In a second Bloomberg News article, the California Legislative Analysts Office released estimated the revenue deficits could be “…as much as $35 billion near term, swelling to $85 billion in later years.”
“The pace of job losses make it clear that the economy has entered a recession, and possibly a quite severe one,” [Legislative Analyst Gabe] Petek said. “The state now faces a budget problem, potentially a significant one.”
The actual loss in state revenues are even greater than the $35 billion estimate, as California had an approximately $21 billion in savings which are expected to fully utilized, after which a $35 billion deficit remains.
Currently, with an estimated 15% of Californians unemployed, and approximately a third of American jobs lost since just February 2020, a figure which is also growing, economic activity is decreasing, thus less tax revenues will be collected from individuals, as well as businesses and other organizations.

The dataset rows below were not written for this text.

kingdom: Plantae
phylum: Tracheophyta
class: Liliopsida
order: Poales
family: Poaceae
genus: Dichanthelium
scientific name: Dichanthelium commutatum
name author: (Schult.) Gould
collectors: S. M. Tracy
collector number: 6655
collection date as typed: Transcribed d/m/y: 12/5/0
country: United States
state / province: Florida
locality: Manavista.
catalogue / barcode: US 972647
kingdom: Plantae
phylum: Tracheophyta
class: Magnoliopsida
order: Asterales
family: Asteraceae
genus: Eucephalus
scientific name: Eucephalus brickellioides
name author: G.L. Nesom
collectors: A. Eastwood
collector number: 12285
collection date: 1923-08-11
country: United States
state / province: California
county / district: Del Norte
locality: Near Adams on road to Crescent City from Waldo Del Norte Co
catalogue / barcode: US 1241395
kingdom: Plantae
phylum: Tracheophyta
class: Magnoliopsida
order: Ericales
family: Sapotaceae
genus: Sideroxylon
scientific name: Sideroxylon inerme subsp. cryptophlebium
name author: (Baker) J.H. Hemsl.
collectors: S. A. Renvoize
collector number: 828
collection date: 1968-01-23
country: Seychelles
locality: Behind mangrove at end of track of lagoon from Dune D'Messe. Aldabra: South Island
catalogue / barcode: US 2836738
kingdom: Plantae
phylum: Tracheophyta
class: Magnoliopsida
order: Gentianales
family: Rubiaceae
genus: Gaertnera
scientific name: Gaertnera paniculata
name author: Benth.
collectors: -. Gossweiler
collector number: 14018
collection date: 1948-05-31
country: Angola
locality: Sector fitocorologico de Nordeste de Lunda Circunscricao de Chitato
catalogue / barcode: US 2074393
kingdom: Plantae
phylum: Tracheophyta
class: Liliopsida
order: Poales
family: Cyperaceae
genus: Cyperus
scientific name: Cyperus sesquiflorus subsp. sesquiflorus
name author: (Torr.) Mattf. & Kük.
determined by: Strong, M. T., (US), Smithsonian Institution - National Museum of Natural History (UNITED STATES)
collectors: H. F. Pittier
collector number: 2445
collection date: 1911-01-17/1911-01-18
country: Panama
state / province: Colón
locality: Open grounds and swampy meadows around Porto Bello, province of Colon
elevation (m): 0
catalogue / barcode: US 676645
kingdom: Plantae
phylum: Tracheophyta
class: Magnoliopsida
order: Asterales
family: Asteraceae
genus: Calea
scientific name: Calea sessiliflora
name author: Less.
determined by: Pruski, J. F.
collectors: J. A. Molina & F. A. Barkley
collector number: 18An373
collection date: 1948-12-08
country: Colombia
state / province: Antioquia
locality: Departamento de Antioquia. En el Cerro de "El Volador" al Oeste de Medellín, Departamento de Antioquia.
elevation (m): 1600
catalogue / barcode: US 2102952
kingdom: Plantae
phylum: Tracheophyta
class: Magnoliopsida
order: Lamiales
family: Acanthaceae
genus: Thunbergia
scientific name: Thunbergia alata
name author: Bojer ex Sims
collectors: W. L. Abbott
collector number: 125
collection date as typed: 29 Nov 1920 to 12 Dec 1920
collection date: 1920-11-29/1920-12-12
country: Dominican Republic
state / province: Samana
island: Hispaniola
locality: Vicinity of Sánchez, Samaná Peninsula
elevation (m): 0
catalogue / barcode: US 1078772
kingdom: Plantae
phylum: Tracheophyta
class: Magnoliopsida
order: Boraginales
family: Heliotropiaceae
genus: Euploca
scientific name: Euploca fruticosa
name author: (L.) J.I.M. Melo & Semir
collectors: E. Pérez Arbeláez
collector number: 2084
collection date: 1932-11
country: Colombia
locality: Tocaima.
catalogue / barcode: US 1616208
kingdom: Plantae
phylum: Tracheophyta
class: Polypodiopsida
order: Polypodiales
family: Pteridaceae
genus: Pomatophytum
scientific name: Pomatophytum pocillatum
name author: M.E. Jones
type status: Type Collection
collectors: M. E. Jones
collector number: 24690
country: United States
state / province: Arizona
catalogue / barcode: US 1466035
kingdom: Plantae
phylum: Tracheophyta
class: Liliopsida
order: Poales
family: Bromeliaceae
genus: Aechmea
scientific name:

As generating job growth takes time, the economic recovery both in California and nationwide may take several years, affecting school budgets for years to come.
…the projected impact on education funding is ugly — probably a bigger dollar cut next year than the worst year in the Great Recession.EdSource, May 6, 2020
And, just yesterday, May 7, California state officials announced numerical forecasts:
…officials from [California] Gov. Gavin Newsom’s administration are now projecting possibly $18 billion less over two years for K-12 and community colleges. That amount — a historic decline of more than 20 percent in the constitutionally guaranteed minimum level of funding…EdSource, May 7, 2020
For families, school and university administrators may choose to layoff staff and faculty, reducing educational services and potentially affecting the quality of education. Furthermore, as universities are already publicizing their multi-million dollar fiscal deficits, students may also be asked to pay more college tuition and fees starting in the 2020-21 school year, a discussion which the University of California Regents tabled earlier this winter as the COVID-19 inspired shutdowns began.
Defining value when making educational investments is more complicated given the current economic malaise, thus requiring due diligence on the part of families wanting their children to achieve prosperity in these difficult times.